## [WHAT IS REQUIRED]
Reproduce every line of the records below verbatim, omitting the pictures.
======== INPUT DATA ========
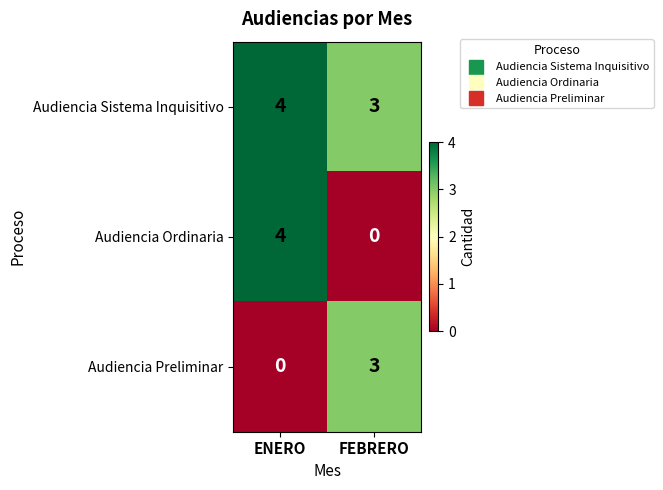

List the series in order of their overall mean, lowest first.

Audiencia Preliminar, Audiencia Ordinaria, Audiencia Sistema Inquisitivo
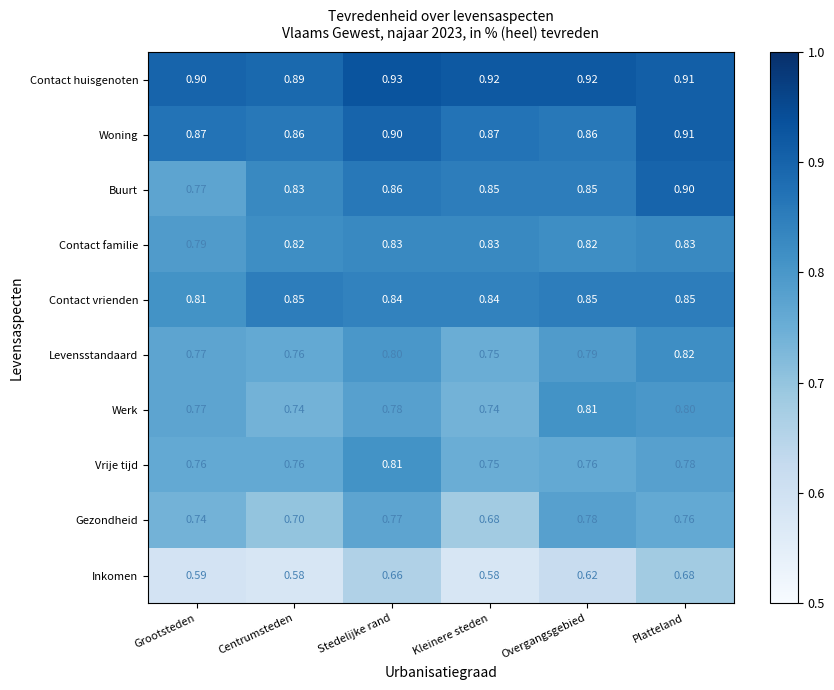

Is the value of Vrije tijd at Stedelijke rand greater than the value of Contact huisgenoten at Kleinere steden?

No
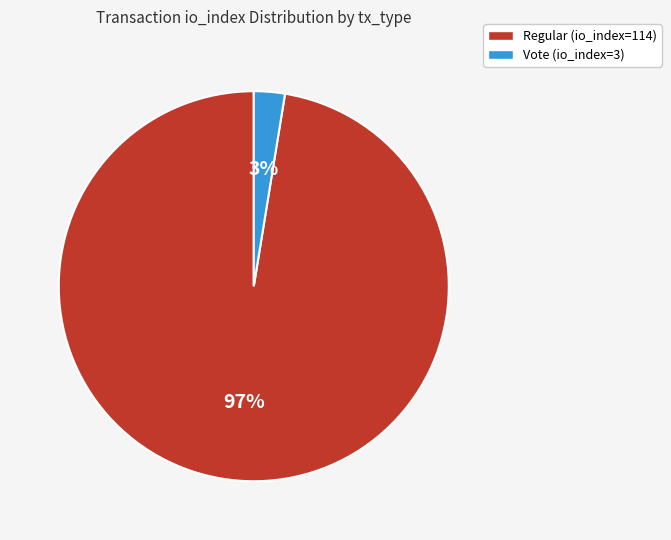

To the nearest percent, what portion does Vote (io_index=3) represent?

3%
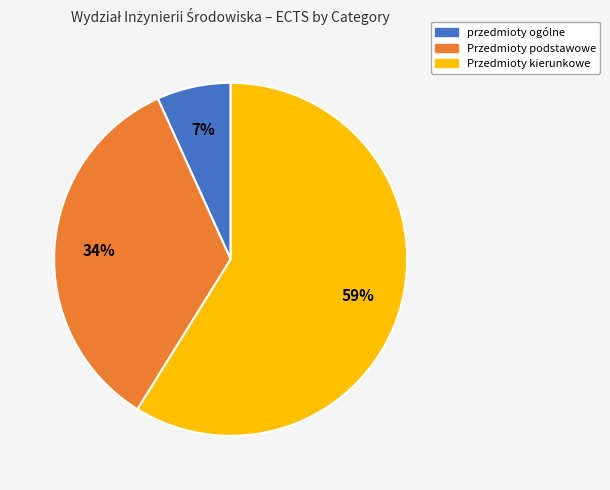

Do Przedmioty podstawowe and Przedmioty kierunkowe together represent more than half of the pie?

Yes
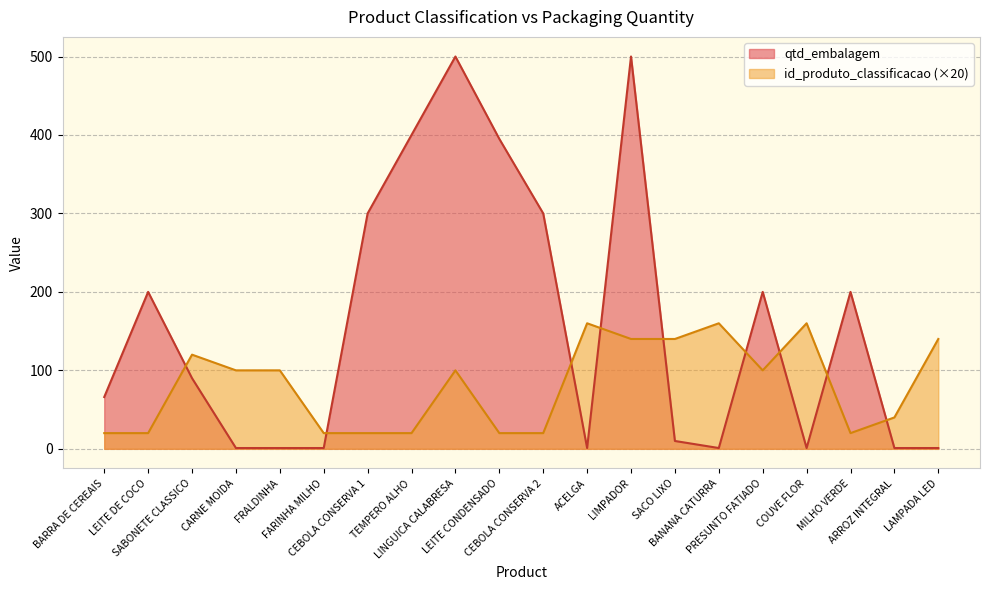

Is it true that id_produto_classificacao equals 160 at BANANA CATURRA?

True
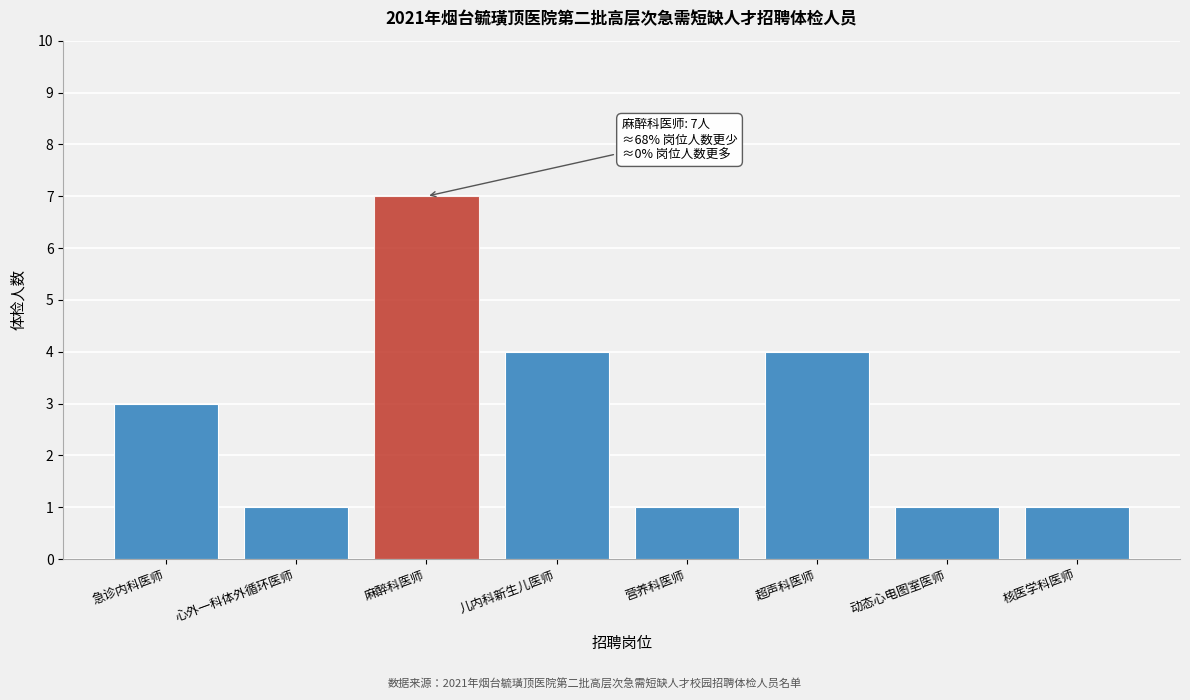

Reading left to right, list all the values displayed in this chart.

3	1	7	4	1	4	1	1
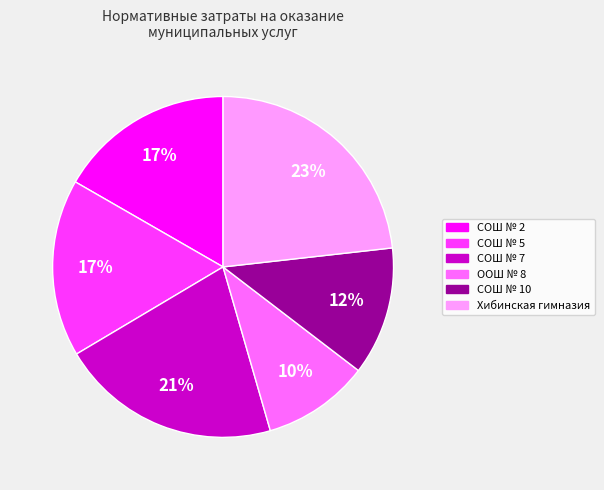

Which slice is the largest?

Хибинская гимназия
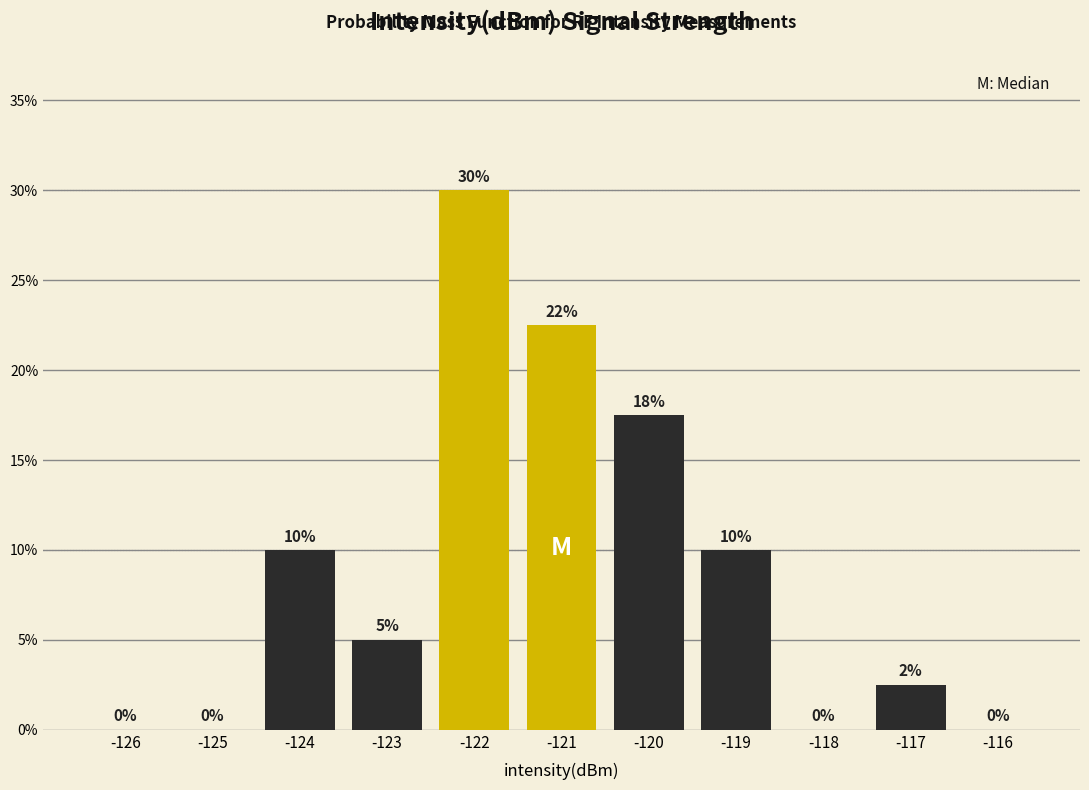

Which label corresponds to the largest value in the chart?

-122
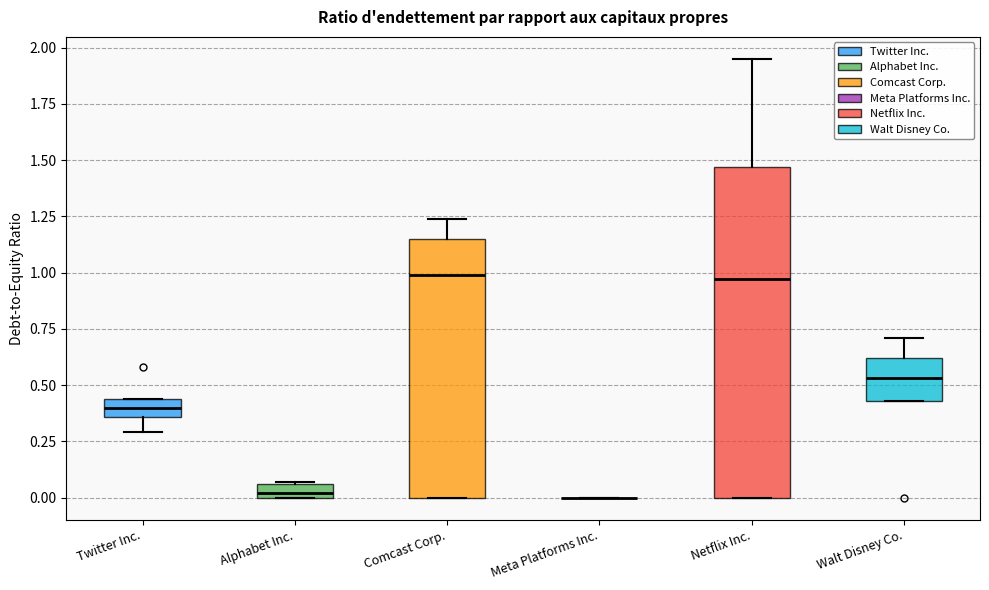

Comparing the boxes themselves (not the whiskers), which one is the tallest?

Netflix Inc.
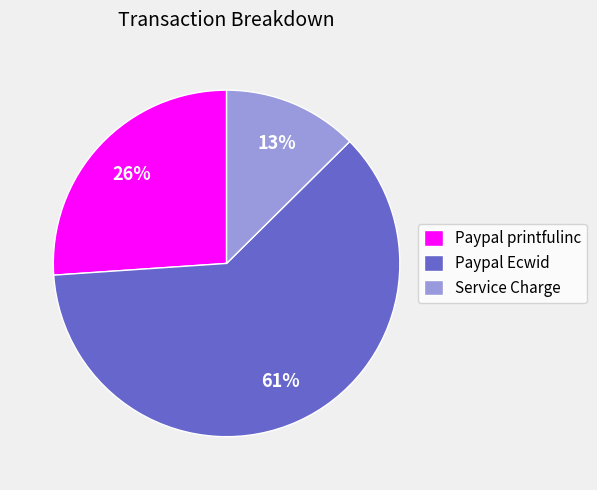

Is the sum of Paypal Ecwid and Service Charge greater than half?

Yes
========
## [RESPONSE BELOW]
List the series in order of their overall mean, lowest first.

Audiencia Preliminar, Audiencia Ordinaria, Audiencia Sistema Inquisitivo

Is the value of Vrije tijd at Stedelijke rand greater than the value of Contact huisgenoten at Kleinere steden?

No

To the nearest percent, what portion does Vote (io_index=3) represent?

3%

Do Przedmioty podstawowe and Przedmioty kierunkowe together represent more than half of the pie?

Yes

Is it true that id_produto_classificacao equals 160 at BANANA CATURRA?

True

Reading left to right, list all the values displayed in this chart.

3	1	7	4	1	4	1	1

Which slice is the largest?

Хибинская гимназия

Which label corresponds to the largest value in the chart?

-122

Comparing the boxes themselves (not the whiskers), which one is the tallest?

Netflix Inc.

Is the sum of Paypal Ecwid and Service Charge greater than half?

Yes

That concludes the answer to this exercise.